Yehiel Jacob Weinberg
To the Editors:
In “The Legacy of Yehiel Jacob Weinberg” (Azure12, Winter 2002), Jeffrey R. Woolf criticizes the conclusions of Weinberg’s biographer, Marc B. Shapiro, that Rabbi Weinberg aligned himself with the modern worldview at the expense of the old world of tradition. Although Woolf accepts the argument that Weinberg experienced a conflict between the two worlds, he suggests that the latter never fully resolved the dilemma.
Yet Woolf, who attacks Shapiro’s lack of sensitivity to the Orthodox viewpoint in the modern world, is far too quick to find fault. Weinberg did not, in fact, choose to ignore modernity, but rather to face up to it, for better or worse, by examining it through the lens of Jewish law. In doing so, he did not abandon the path of his forebears in the Lithuanian yeshiva tradition. Weinberg’s judgments did not spring from any internal conflict, but from a coherent and unequivocal halachic stance—one that sees in change a challenge, not an existential threat, to tradition.
In his early years, Weinberg thought the duty of all Tora scholars was to understand the language and culture around them, so that they could apply the traditional instruments of the Tora and halacha to new situations. For instance, he thought that the halacha should recognize the new status of women in society and adjust to it, and therefore he allowed the celebration of the bat mitzva. Similarly, he tried to adapt the halacha to the new technological reality, which explains his lenient attitude towards autopsies, for example. However, Weinberg’s recognition of modernity is no break with halachic tradition. On the contrary, he rejected the approach of the Reform movement precisely because he felt that it was stepping off the path of tradition.

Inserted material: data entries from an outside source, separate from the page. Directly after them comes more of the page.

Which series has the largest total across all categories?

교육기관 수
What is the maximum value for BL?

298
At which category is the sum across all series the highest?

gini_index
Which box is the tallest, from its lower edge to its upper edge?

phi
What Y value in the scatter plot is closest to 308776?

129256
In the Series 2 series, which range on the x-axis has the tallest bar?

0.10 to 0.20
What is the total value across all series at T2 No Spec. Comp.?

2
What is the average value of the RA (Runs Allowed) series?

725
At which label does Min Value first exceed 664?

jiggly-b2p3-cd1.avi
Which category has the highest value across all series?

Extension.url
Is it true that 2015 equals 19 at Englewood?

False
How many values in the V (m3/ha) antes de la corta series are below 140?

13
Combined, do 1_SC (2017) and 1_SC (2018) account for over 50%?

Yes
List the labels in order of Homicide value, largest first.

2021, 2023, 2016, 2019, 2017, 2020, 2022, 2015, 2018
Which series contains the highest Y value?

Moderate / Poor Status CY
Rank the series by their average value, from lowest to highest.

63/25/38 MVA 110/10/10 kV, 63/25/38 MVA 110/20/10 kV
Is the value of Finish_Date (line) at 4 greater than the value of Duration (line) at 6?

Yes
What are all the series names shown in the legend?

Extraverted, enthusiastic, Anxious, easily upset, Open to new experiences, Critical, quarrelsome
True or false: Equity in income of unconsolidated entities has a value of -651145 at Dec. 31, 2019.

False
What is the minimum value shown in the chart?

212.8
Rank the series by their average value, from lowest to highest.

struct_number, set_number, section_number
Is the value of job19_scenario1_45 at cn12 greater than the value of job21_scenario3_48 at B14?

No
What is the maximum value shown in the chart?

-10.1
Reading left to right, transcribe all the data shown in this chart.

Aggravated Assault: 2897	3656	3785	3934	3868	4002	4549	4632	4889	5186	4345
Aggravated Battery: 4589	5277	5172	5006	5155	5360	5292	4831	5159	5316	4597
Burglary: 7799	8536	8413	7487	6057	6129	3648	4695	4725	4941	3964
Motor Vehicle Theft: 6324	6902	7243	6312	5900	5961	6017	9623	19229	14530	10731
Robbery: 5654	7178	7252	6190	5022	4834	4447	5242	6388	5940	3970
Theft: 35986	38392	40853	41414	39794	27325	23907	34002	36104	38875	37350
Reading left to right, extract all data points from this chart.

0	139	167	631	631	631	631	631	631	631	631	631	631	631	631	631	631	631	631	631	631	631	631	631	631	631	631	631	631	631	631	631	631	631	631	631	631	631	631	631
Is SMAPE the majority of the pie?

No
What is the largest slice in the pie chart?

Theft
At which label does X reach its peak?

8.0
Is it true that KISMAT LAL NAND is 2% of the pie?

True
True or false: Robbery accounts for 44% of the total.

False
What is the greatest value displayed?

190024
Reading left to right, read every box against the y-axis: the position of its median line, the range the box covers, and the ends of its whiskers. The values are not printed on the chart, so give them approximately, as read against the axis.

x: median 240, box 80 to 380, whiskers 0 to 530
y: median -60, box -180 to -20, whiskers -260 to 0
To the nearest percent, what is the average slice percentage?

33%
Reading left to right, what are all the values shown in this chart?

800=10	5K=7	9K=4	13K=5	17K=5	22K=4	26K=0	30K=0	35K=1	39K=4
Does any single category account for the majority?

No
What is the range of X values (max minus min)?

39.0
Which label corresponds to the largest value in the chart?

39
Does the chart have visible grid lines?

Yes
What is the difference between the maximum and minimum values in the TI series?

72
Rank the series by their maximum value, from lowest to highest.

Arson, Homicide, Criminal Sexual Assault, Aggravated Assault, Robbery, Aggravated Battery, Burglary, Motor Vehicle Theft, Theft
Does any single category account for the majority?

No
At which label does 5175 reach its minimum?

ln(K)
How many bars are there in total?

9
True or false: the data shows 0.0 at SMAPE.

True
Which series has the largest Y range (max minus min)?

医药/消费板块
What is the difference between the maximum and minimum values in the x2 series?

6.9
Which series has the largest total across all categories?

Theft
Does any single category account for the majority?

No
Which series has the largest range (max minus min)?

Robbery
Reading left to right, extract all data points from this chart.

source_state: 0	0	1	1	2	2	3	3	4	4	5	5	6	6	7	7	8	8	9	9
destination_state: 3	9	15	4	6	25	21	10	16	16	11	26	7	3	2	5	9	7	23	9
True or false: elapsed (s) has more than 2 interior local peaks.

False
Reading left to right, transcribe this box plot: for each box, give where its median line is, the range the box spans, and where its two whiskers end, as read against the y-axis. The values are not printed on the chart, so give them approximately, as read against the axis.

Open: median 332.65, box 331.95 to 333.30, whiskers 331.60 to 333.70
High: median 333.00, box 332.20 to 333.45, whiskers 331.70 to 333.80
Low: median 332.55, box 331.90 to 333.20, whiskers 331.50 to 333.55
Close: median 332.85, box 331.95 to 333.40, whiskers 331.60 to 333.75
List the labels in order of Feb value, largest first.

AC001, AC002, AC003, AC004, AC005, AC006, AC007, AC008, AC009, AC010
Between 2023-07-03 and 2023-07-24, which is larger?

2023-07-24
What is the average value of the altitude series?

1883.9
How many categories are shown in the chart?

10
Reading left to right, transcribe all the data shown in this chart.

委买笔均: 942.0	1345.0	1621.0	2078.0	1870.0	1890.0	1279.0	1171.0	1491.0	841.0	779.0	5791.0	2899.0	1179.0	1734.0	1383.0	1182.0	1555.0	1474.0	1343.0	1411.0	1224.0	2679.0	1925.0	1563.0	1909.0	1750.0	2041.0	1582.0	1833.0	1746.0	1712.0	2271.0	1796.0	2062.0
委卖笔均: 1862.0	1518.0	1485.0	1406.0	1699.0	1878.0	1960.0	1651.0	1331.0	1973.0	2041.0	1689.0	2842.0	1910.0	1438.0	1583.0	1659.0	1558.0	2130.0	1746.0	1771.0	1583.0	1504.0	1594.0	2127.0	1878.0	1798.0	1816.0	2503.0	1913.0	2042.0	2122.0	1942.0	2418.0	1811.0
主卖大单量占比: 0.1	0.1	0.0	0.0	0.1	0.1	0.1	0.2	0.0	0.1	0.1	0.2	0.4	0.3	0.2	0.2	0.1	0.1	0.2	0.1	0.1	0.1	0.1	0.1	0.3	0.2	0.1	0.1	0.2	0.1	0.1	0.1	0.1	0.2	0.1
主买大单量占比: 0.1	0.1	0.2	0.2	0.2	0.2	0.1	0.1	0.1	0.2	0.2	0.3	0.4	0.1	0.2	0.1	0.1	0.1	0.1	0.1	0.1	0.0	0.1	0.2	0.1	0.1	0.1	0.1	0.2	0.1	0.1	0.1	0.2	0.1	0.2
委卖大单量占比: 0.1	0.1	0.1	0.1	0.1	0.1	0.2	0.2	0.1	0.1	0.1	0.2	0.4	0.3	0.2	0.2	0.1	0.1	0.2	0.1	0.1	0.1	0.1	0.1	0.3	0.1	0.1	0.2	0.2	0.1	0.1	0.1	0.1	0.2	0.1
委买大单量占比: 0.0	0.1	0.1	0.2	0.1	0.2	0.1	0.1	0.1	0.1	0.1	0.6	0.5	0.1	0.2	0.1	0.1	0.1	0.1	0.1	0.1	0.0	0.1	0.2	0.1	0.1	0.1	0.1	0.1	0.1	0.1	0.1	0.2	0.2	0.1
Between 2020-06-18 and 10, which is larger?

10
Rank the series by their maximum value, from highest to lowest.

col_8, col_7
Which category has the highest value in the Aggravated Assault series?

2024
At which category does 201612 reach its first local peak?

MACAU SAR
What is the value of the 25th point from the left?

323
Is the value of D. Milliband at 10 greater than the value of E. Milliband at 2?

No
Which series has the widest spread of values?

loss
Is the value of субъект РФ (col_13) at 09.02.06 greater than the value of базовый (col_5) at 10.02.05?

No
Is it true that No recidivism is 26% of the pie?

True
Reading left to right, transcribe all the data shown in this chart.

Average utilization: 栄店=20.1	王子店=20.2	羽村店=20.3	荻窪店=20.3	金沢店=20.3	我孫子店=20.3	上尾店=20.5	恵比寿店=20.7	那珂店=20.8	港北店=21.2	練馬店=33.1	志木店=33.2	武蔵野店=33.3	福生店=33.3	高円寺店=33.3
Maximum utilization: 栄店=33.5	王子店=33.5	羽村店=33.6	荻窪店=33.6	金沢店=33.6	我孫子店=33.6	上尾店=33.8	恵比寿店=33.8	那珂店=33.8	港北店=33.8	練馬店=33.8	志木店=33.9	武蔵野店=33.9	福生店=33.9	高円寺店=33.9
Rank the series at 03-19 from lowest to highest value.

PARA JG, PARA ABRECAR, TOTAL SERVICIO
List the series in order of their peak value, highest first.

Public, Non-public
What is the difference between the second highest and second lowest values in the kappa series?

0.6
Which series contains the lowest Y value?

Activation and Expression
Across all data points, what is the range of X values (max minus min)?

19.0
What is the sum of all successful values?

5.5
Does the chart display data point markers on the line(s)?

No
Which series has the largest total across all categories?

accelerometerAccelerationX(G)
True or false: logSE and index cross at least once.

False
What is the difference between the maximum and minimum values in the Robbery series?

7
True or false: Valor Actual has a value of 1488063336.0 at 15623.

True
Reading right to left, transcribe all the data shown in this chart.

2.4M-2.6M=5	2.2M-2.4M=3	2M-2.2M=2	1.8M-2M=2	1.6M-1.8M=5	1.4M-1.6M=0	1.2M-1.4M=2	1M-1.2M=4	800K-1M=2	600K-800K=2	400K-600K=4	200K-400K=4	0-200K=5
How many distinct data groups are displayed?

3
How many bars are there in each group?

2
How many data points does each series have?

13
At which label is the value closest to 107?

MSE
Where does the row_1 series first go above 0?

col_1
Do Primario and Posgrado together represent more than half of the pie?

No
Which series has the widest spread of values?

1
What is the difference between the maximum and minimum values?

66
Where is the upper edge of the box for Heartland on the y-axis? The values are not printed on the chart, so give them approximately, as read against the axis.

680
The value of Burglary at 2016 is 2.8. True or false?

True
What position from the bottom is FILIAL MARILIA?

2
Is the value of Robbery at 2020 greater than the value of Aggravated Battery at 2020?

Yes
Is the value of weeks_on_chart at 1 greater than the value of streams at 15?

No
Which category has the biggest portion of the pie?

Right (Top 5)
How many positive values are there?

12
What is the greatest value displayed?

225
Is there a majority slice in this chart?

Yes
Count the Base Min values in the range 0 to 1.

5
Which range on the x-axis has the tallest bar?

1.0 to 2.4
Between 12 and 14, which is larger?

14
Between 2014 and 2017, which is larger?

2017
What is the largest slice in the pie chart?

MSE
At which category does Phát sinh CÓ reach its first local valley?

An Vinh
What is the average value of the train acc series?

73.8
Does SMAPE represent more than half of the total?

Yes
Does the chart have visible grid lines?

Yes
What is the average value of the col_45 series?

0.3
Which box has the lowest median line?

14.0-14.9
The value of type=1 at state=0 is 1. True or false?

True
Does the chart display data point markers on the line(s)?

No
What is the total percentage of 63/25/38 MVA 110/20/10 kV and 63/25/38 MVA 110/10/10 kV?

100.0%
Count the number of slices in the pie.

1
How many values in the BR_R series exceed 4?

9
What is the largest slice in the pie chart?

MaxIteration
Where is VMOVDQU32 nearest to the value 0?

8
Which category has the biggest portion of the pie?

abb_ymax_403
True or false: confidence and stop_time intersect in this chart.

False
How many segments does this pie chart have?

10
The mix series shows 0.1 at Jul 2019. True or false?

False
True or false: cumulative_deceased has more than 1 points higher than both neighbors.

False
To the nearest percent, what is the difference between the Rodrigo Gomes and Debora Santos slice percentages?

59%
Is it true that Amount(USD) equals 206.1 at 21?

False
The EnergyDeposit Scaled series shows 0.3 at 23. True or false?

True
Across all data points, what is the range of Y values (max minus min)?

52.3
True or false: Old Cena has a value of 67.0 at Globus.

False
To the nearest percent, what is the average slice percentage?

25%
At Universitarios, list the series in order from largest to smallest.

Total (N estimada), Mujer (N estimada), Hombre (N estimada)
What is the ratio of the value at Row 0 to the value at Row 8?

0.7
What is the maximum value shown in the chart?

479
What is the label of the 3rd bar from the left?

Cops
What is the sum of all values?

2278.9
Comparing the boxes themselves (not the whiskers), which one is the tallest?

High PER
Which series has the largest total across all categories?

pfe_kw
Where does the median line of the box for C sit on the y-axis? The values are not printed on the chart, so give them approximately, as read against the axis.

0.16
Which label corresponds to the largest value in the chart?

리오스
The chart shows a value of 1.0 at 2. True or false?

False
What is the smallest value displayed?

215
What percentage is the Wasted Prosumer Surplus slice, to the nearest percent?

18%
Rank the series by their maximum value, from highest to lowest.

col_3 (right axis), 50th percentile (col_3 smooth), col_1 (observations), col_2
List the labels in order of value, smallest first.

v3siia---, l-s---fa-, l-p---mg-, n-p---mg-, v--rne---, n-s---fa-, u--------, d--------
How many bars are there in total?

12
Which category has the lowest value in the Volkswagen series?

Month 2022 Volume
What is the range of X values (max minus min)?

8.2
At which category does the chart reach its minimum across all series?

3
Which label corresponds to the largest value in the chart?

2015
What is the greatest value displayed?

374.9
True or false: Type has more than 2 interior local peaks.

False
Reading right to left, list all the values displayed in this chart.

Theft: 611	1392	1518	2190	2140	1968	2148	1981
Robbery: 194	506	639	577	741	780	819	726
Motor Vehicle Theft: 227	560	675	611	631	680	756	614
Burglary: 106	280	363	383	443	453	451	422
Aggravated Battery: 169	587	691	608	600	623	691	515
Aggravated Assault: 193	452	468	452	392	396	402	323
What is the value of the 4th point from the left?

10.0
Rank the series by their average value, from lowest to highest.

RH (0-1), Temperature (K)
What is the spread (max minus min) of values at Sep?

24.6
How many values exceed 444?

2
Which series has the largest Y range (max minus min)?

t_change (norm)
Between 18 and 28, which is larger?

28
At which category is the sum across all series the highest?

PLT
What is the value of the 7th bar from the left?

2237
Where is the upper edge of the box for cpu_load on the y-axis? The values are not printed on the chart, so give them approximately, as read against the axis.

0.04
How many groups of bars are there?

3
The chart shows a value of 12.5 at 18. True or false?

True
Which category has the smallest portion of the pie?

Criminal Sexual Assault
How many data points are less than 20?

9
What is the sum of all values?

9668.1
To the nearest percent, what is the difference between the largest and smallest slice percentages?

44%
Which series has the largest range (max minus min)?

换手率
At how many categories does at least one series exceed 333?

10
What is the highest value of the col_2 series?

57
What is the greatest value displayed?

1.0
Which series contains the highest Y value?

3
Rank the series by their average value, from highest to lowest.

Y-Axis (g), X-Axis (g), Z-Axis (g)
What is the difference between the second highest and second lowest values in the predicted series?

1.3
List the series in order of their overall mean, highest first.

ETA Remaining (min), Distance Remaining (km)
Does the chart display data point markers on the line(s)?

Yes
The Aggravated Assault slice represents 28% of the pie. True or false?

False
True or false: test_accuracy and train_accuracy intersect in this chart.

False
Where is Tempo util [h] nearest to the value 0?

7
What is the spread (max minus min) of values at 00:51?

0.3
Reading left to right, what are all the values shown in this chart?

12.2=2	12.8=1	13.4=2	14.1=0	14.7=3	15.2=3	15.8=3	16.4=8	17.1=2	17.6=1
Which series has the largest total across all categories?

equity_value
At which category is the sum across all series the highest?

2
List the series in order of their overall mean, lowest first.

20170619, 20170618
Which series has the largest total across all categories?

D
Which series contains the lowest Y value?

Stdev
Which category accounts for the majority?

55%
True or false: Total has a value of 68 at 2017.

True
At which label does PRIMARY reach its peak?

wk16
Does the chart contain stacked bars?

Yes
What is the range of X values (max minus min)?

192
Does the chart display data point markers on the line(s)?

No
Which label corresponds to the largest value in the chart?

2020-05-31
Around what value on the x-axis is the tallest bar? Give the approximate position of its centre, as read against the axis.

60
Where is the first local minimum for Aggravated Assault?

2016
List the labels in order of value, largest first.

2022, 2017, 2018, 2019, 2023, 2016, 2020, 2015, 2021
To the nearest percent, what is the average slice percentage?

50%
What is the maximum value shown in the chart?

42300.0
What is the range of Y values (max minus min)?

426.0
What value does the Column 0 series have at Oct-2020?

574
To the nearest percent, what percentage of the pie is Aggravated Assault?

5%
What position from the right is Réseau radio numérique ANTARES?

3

One of the outstanding features of Weinberg’s halachic approach is the way he understood the idea of halachic authority. He saw in the world of halachic rulings a kind of virtual Sanhedrin, with himself as one of its many members. He never imbued himself with the power of a sole judge, and never sought to impose his own authority on others. He gave much weight to the majority opinion on any ruling, and offered his own opinion as simply an alternate view, but not necessarily an exclusive one.
In sum, Rabbi Yehiel Jacob Weinberg was both a wise and practical interpreter of our tradition, who has no small number of important halachic innovations to his credit. But to view this as a rejection of Orthodoxy is completely mistaken. Weinberg’s achievement both reflects and expresses a deep faith in the traditional worldview of the Lithuanian yeshiva.